Where is the love?

How did I love powerlifting the day of the APA meet? Let me count the ways. Even after nearly bombing out on bench and struggling way too much with deadlift I loved it like a kid loves candy stores and Christmas. I couldn’t wait to get started training again.

Then things got hard. Pain caught up with me, motivation lagged, I lost my mojo. The sparkly new infatuation with powerlifting left when the honeymoon phase ended.

Here’s where I’ll learn how dedicated I am. I’ll fly to the gym on cloud nine when I’m working toward a goal. Will I work as hard when I’m struggling to just maintain my current strength?
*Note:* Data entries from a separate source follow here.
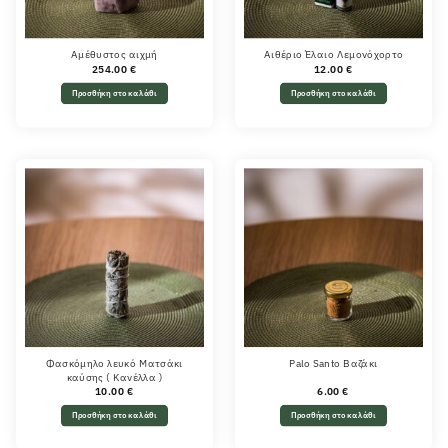
Αμέθυστος αιχμή
Αιθέριο Έλαιο Λεμονόχορτο
254.00
€
12.00
€
Προσθήκη στο καλάθι
Προσθήκη στο καλάθι
Φασκόμηλο λευκό Ματσάκι
Palo Santo Βαζάκι
καύσης ( Κανέλλα )
10.00
€
6.00
€
Προσθήκη στο καλάθι
Προσθήκη στο καλάθι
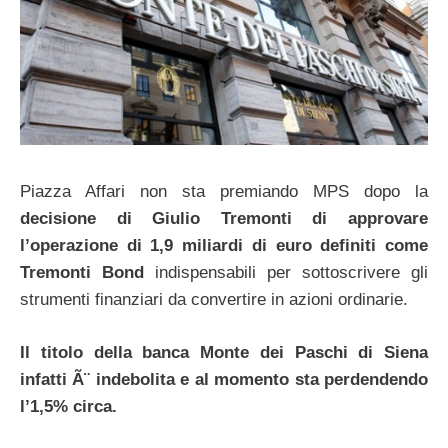
Piazza Affari non sta premiando MPS dopo la
decisione di Giulio Tremonti di approvare
l’operazione di 1,9 miliardi di euro definiti come
Tremonti Bond
indispensabili per sottoscrivere gli
strumenti finanziari da convertire in azioni ordinarie.
Il titolo della banca Monte dei Paschi di Siena
infatti Ã¨ indebolita e al momento sta perdendendo
l’1,5% circa.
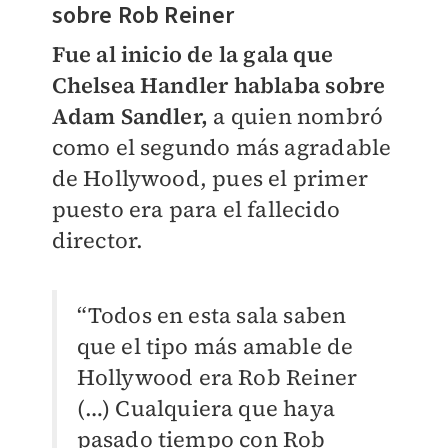
sobre Rob Reiner
Fue al inicio de la gala que
Chelsea Handler hablaba sobre
Adam Sandler,
a quien nombró
como el segundo más agradable
de Hollywood, pues el primer
puesto era para el fallecido
director.
“Todos en esta sala saben
que el tipo más amable de
Hollywood era Rob Reiner
(…) Cualquiera que haya
pasado tiempo con Rob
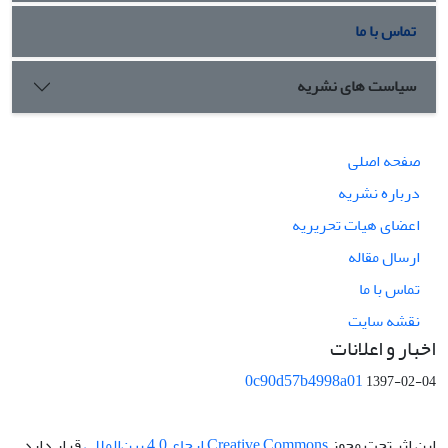
تماس با ما
سیاست های نشریه
صفحه اصلی
درباره نشریه
اعضای هیات تحریریه
ارسال مقاله
تماس با ما
نقشه سایت
اخبار و اعلانات
0c90d57b4998a01
1397-02-04
این اثر تحت مجوز
Creative Commons ارجاع 4.0 بین‌المللی
قرار دارد.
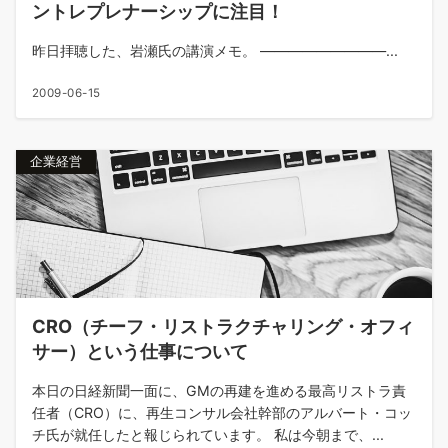
ントレプレナーシップに注目！
昨日拝聴した、岩瀬氏の講演メモ。 —————————...
2009-06-15
企業経営
CRO（チーフ・リストラクチャリング・オフィ
サー）という仕事について
本日の日経新聞一面に、GMの再建を進める最高リストラ責
任者（CRO）に、再生コンサル会社幹部のアルバート・コッ
チ氏が就任したと報じられています。 私は今朝まで、...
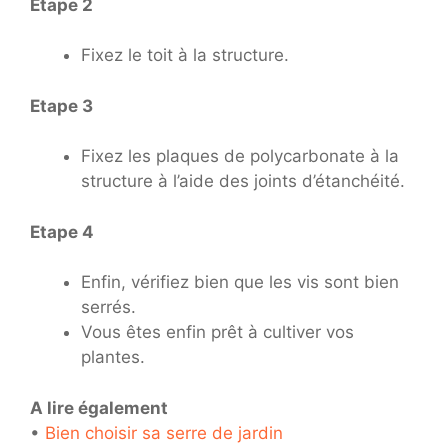
Etape 2
Fixez le toit à la structure.
Etape 3
Fixez les plaques de polycarbonate à la
structure à l’aide des joints d’étanchéité.
Etape 4
Enfin, vérifiez bien que les vis sont bien
serrés.
Vous êtes enfin prêt à cultiver vos
plantes.
A lire également
•
Bien choisir sa serre de jardin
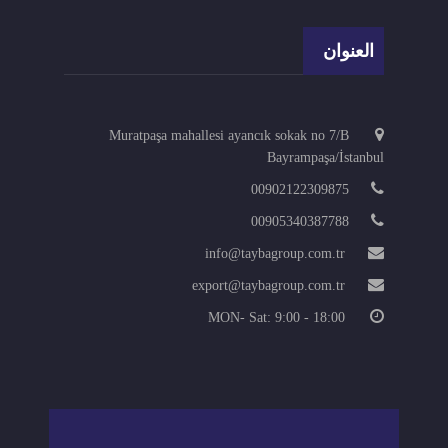
العنوان
Muratpaşa mahallesi ayancık sokak no 7/B
Bayrampaşa/İstanbul
00902122309875
00905340387788
info@taybagroup.com.tr
export@taybagroup.com.tr
MON- Sat: 9:00 - 18:00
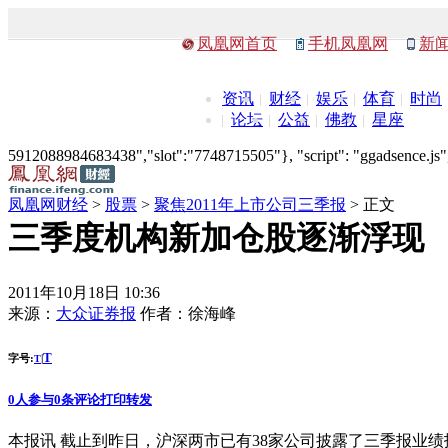
凤凰网首页
手机凤凰网
新
资讯
财经
娱乐
体育
时尚
论坛
公益
佛教
星座
5912088984683438","slot":"7748715505"}, "script": "ggadsence.js",
凤凰网财经
>
股票
>
聚焦2011年上市公司三季报
> 正文
三季度机构新加仓股逐渐浮现
2011年10月18日 10:36
来源：
大众证券报
作者：
徐海峰
T
字号:
|
T
0
人参与
0
条评论
打印
转发
本报讯 截止到昨日，沪深两市已有38家公司披露了三季报业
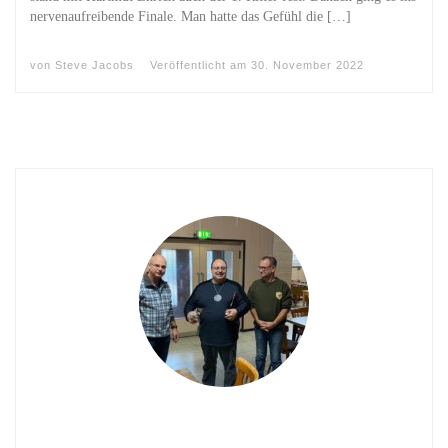
nervenaufreibende Finale. Man hatte das Gefühl die […]
von
Steve Jacobs
Veröffentlicht am
30. November 2022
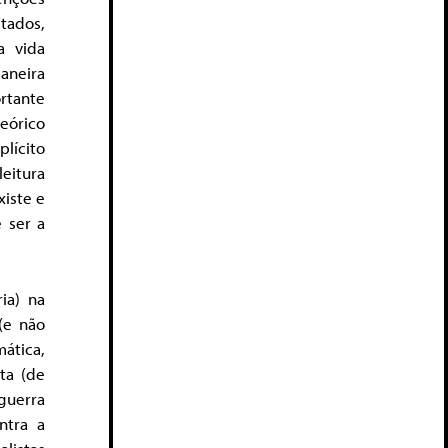
tados,
a vida
maneira
ortante
eórico
plícito
eitura
xiste e
 ser a
ia) na
 (e não
ática,
ta (de
guerra
ntra a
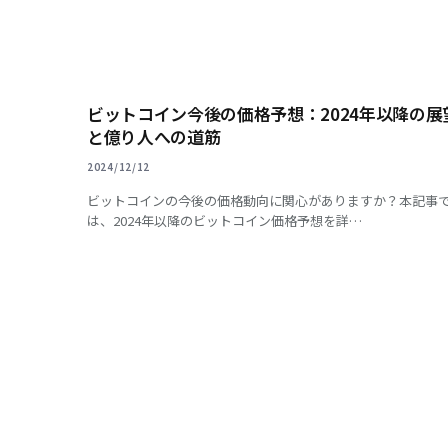
ビットコイン今後の価格予想：2024年以降の展
と億り人への道筋
2024/12/12
ビットコインの今後の価格動向に関心がありますか？本記事
は、2024年以降のビットコイン価格予想を詳…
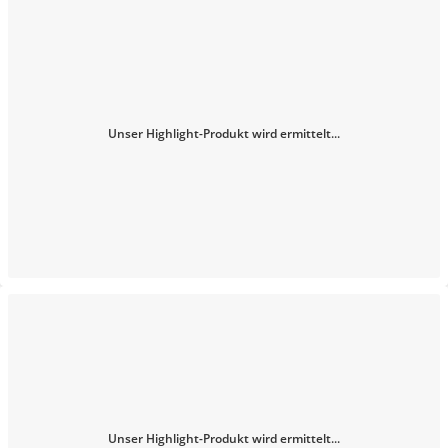
Unser Highlight-Produkt wird ermittelt...
Unser Highlight-Produkt wird ermittelt...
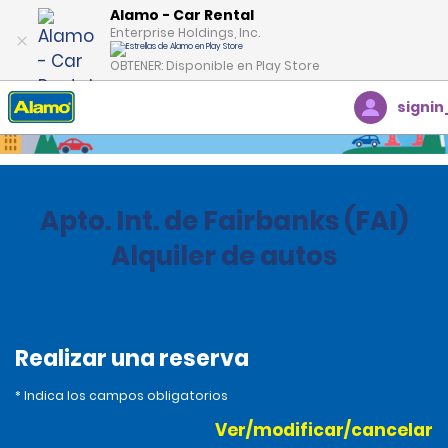
Alamo - Car Rental
Enterprise Holdings, Inc.
OBTENER: Disponible en Play Store
signin
Inicio
Oficinas
Estados Unidos
Alaska
Apto. Int. de Fairbanks (FAI)
Alquiler de autos
Realizar una reserva
* Indica los campos obligatorios
Ver/modificar/cancelar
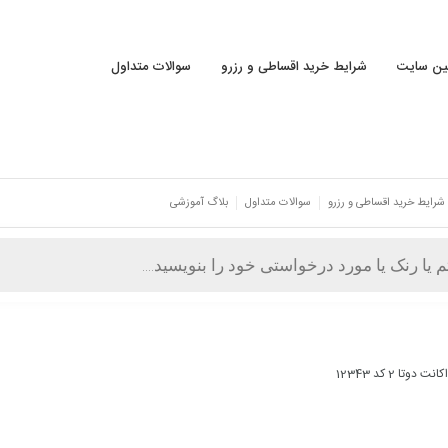
نین سایت
شرایط خرید اقساطی و رزرو
سوالات متداول
شرایط خرید اقساطی و رزرو
سوالات متداول
بلاگ آموزشی
 دوتا 2 کد 12343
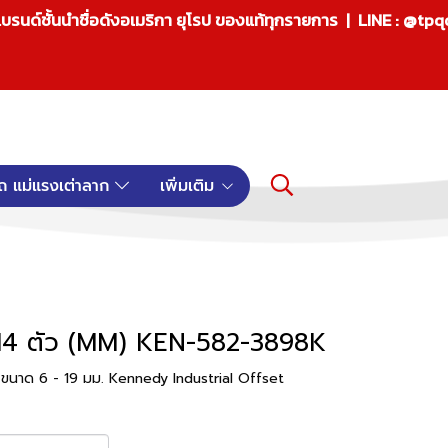
บรนด์ชั้นนำชื่อดังอเมริกา ยุโรป ของแท้ทุกรายการ | LINE : @tp
ถ แม่แรงเต่าลาก
เพิ่มเติม
14 ตัว (MM) KEN-582-3898K
ขนาด 6 - 19 มม. Kennedy Industrial Offset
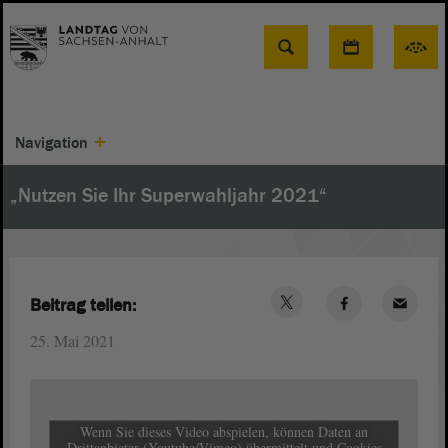
Suche
Navigation
„Nutzen Sie Ihr Superwahljahr 2021“
Beitrag teilen:
25. Mai 2021
Wenn Sie dieses Video abspielen, können Daten an
Drittanbieter (Youtube/Vimeo) übermittelt und Cookies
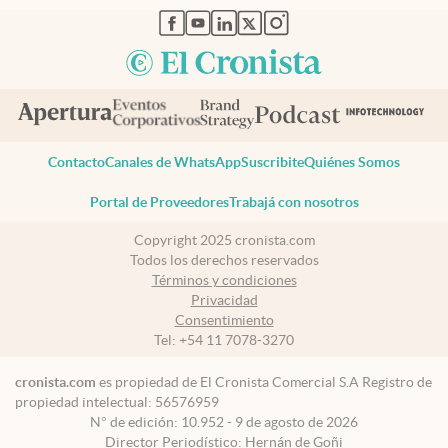
abre en nueva pestaña
abre en nueva pestaña
abre en nueva pestaña
abre en nueva pestaña
abre en nueva pestaña
Contacto
Canales de WhatsApp
Suscribite
Quiénes Somos
Portal de Proveedores
Trabajá con nosotros
Copyright 2025 cronista.com
Todos los derechos reservados
Términos y condiciones
Privacidad
Consentimiento
Tel:
+54 11 7078-3270
cronista.com
es propiedad de El Cronista Comercial S.A Registro de
propiedad intelectual: 56576959
N° de edición: 10.952 - 9 de agosto de 2026
Director Periodístico: Hernán de Goñi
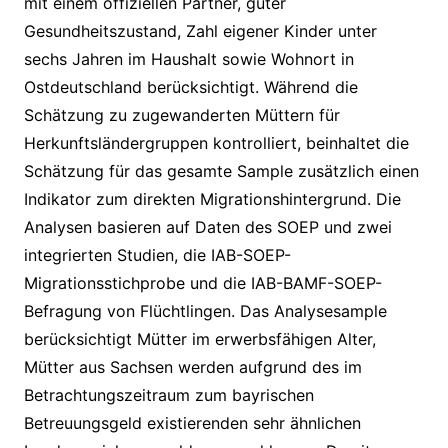
mit einem offiziellen Partner, guter
Gesundheitszustand, Zahl eigener Kinder unter
sechs Jahren im Haushalt sowie Wohnort in
Ostdeutschland berücksichtigt. Während die
Schätzung zu zugewanderten Müttern für
Herkunftsländergruppen kontrolliert, beinhaltet die
Schätzung für das gesamte Sample zusätzlich einen
Indikator zum direkten Migrationshintergrund. Die
Analysen basieren auf Daten des SOEP und zwei
integrierten Studien, die IAB-SOEP-
Migrationsstichprobe und die IAB-BAMF-SOEP-
Befragung von Flüchtlingen. Das Analysesample
berücksichtigt Mütter im erwerbsfähigen Alter,
Mütter aus Sachsen werden aufgrund des im
Betrachtungszeitraum zum bayrischen
Betreuungsgeld existierenden sehr ähnlichen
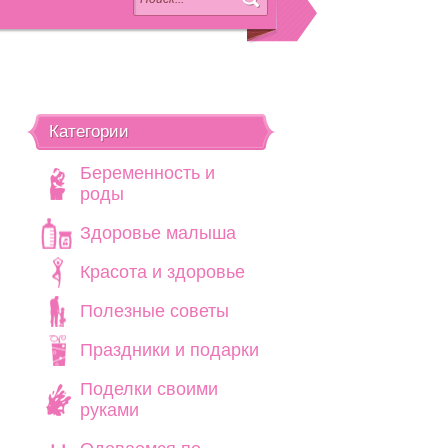
Категории
Беременность и
роды
Здоровье малыша
Красота и здоровье
Полезные советы
Праздники и подарки
Поделки своими
руками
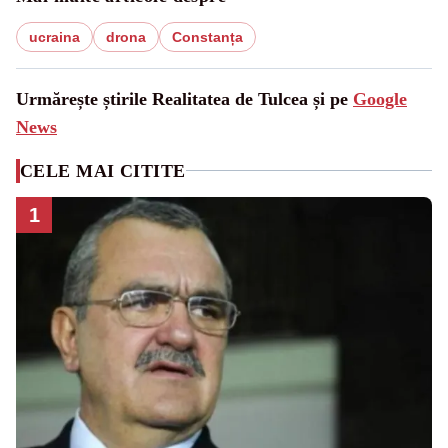
ucraina
drona
Constanța
Urmărește știrile Realitatea de Tulcea și pe
Google
News
CELE MAI CITITE
1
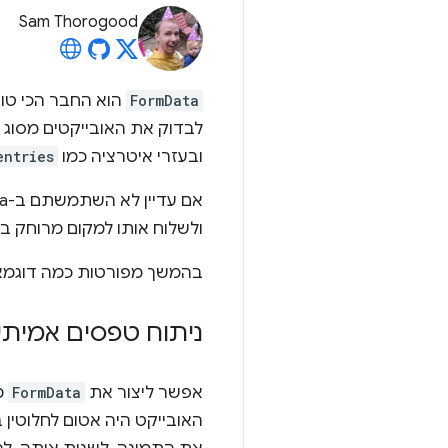
Sam Thorogood
FormData
לבדוק את האובייקטים מסוג
ובעזרי איטרציה כמו
entries
אם עדיין לא השתמשתם ב-FormData, זהו ממשק API פשוט ו
ולשלוח אותו למקום מרוחק 
בהמשך מפורטות כמה דוגמא
ניתוח טפסים אמיתיי
אפשר ליצור את
FormData
האובייקט היה אטום לחלוטין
Without a prize in sight, will I put in the painful work with the lacrosse ball and the stick and the PVC roller that now make up about half my workout time? With only a slim chance of breaking another record next month will I still feel the love?

I’m starting to think the records go not to the woman who’s the strongest physically — but to the one most willing to face the pain, to work when it’s not always thrilling, to carry on when the sweat pours from digging a lacrosse ball into a hot mess of muscle instead of from pushing through a max effort squat.

I’ve learned I’m strong — strong enough to lift heavy weights. It’s time to prove to myself now that I’m strong enough to keep going even when I’m not getting what I want.  Because pushing through is the only road to getting back to the love. And that’s what I want!